Few detailed descriptions of database-driven techniques exist in the literature. The exceptions are NetGeo (P-03) and Structon (P-20). Not surprisingly, published literature contains little concrete information about algorithms employed in commercial geolocation products. Whether the qualitative input data are web pages, WHOIS registry records, or DNS names a database-driven geolocation algorithm tends to be a collage of various heuristic arguments, approximations and intelligent guesswork.

Error Distance Matrix

The table below compiles numbers from geolocation experiments described in the above publications for measurement-based techniques. The column headers indicate a range of median errors in geolocation distance reported in the papers; the values in the columns are the number of experiments that report median errors in the indicated range. Even though direct comparison of these numbers is tricky due to the wide variations in experiment characteristics (different types of targets, different set of landmarks, etc.), the picture that emerges is that state-of-the-art measurement based techniques can comfortably geolocate targets with median errors of < 250 km, while some techniques under favorable conditions can approach an accuracy of < 100 km. To put this in context: 1000 km can be roughly viewed as country granularity; 50 km approaches city or zip code granularity.

Method	ID	d < 5 km	5 < d < 50 km	50 < d < 100 km	100 < d < 250 km	250 < d < 500 km	500 < d < 750 km
NetGeo	P-03						1
GeoTrack	P-04			1	2		1
GeoCluster	P-04		1
GeoPing	P-04			1	5	2
CBG	P-07		1	3	6	2	2
TBG	P-10			1	1
GeoBuD	P-11			1	1
Octant	P-13		2		4	2
SG	P-18			1
GeoWeight	P-20		1
Geo-Rh	P-21				1
MLE	P-22				1
Naive Bayes	P-24				1
Spotter	P-25		1	1
Street GeoLoc	P-26	1
Dong et al.	P-31		1
Maziku et al.	P-34	1

Discussion

A direct comparison between measurement-based and database-driven approaches, or even just between measurement-based algorithms is tricky at best. A systematic comparison would require the availability of a reliable "ground truth" database of IP addresses at known geographic locations. This is difficult to find. However, in practice, the pool of potential test targets at known locations is limited: most recent published experiments select their ground truth from hosts in measurement infrastructures like PlanetLab in North America or Europe.

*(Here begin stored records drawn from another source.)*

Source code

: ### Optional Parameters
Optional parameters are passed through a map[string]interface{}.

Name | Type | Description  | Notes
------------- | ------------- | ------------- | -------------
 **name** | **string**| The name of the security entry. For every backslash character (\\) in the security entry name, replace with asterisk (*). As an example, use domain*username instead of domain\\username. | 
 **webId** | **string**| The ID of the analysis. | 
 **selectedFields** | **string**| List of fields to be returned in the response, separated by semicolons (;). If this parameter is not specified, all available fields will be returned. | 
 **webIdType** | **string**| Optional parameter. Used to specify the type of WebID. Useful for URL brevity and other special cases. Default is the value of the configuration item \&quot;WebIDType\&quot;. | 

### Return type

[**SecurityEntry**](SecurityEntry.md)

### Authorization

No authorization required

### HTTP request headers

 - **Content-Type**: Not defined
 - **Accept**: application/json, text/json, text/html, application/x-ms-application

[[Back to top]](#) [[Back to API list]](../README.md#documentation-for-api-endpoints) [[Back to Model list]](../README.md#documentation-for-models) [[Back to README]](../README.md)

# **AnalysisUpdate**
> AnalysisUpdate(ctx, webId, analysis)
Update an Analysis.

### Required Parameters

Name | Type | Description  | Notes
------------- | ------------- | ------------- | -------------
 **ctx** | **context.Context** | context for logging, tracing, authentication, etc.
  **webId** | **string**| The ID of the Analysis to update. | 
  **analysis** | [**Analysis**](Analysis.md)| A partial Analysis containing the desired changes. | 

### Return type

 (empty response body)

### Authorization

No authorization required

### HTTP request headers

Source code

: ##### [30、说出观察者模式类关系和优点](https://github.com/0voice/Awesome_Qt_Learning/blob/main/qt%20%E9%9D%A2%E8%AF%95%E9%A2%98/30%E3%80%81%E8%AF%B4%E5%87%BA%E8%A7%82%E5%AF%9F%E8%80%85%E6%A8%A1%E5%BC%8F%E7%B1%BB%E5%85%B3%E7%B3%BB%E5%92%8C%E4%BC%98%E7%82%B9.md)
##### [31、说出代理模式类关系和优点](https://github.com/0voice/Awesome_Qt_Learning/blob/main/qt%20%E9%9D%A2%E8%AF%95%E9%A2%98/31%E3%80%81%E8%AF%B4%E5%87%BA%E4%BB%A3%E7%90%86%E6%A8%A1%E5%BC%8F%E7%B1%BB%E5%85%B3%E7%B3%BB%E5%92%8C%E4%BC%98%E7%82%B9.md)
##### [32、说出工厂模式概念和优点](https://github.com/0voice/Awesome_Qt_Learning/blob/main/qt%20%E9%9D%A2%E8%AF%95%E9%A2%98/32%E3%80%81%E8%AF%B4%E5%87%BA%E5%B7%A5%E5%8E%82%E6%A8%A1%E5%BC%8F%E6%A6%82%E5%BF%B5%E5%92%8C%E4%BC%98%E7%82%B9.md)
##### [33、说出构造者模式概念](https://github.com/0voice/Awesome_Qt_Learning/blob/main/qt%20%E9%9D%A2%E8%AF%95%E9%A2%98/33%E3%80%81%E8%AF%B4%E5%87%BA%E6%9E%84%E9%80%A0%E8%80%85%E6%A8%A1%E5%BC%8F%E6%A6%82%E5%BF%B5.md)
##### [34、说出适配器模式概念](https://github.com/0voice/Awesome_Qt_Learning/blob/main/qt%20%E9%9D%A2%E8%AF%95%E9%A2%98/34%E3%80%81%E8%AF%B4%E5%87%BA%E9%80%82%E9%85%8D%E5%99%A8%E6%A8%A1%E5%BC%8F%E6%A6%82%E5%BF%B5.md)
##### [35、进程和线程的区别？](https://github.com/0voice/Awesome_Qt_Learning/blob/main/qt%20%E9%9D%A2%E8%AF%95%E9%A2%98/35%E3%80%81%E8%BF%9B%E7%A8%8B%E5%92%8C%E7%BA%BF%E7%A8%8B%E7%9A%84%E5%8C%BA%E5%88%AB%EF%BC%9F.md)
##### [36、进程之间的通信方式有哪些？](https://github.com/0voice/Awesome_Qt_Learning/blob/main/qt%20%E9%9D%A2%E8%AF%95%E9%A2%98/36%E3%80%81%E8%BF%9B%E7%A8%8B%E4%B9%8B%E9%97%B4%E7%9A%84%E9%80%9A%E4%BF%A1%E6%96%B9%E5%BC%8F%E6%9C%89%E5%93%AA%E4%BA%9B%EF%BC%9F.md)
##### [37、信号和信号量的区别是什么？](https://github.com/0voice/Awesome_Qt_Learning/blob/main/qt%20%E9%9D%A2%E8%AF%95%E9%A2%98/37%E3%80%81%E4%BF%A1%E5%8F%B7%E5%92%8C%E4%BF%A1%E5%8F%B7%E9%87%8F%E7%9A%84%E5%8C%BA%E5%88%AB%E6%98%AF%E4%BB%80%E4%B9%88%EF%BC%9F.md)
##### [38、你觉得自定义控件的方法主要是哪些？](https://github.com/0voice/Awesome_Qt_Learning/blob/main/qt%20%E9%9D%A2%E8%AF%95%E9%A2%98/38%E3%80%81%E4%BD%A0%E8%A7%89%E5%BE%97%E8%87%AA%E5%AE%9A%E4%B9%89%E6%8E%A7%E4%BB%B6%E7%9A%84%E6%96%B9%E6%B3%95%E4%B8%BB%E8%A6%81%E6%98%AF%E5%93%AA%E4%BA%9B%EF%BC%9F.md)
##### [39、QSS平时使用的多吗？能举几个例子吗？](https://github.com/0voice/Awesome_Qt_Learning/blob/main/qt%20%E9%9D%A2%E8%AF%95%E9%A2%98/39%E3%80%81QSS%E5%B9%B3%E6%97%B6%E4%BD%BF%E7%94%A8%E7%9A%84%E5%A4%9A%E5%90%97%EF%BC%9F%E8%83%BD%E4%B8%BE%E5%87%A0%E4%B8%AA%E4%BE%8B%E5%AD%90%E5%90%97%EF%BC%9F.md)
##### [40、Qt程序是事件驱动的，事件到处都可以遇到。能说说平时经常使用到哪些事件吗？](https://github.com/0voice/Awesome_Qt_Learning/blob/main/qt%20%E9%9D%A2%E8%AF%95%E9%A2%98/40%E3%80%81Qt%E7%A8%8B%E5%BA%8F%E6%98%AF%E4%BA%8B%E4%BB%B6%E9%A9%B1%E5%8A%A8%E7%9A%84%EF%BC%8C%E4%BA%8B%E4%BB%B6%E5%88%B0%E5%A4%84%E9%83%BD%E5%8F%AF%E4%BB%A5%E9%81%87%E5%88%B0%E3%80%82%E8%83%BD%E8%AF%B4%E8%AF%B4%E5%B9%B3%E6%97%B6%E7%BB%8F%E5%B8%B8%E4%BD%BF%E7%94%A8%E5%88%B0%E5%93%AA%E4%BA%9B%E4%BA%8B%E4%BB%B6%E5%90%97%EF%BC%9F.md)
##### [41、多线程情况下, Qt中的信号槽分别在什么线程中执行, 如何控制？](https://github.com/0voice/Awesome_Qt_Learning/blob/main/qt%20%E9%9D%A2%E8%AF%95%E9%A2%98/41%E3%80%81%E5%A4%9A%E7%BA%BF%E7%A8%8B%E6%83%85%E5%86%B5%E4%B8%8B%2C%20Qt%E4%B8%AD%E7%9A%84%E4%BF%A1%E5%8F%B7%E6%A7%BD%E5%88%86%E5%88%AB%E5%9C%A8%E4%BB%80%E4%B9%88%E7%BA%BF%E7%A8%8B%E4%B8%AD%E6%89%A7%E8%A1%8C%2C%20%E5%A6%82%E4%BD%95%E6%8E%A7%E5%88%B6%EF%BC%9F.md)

So, even though hard to quantify, the ground truth in some published experiments probably is similar. In some papers the same ground truth is used to compare different algorithms (typically CBG is used as a benchmark, which explains the high number of entries for CBG in the above table), providing some insight in comparative performance. Obvious questions remain though. How representative are results based on a limited number of PlanetLab targets for the Internet as a whole? How much does the accuracy for a method vary from well-connected hosts (routers) to a heterogenous collection of end hosts? Looking at the above table, the median errors for CBG experiments vary from better than 50 km to more than 500 km (one order of magnitude) presumably reflecting a wide variation in experiment characteristics.

In an average sense the performance of the best geolocation techniques can be quantified reasonably well: the best measurement-based methods have median errors of at most a few hundred km (well within country granularity), with the best results maybe approaching 50 km (city or zip level). Similarly database-driven techniques also appear to do quite well at the country level, but start running out of steam at the city level. Whether database-driven or measurement-based, all techniques suffer from what might be called an outlier syndrome. All techniques are plagued by outliers with location errors well exceeding 1000 km (or country level). It would seem that for any potential application of geolocation the key question to ask is whether being right most of the time is good enough. If the answer is yes, a secondary question is whether the average accuracy of a selected algorithm is satisfactory.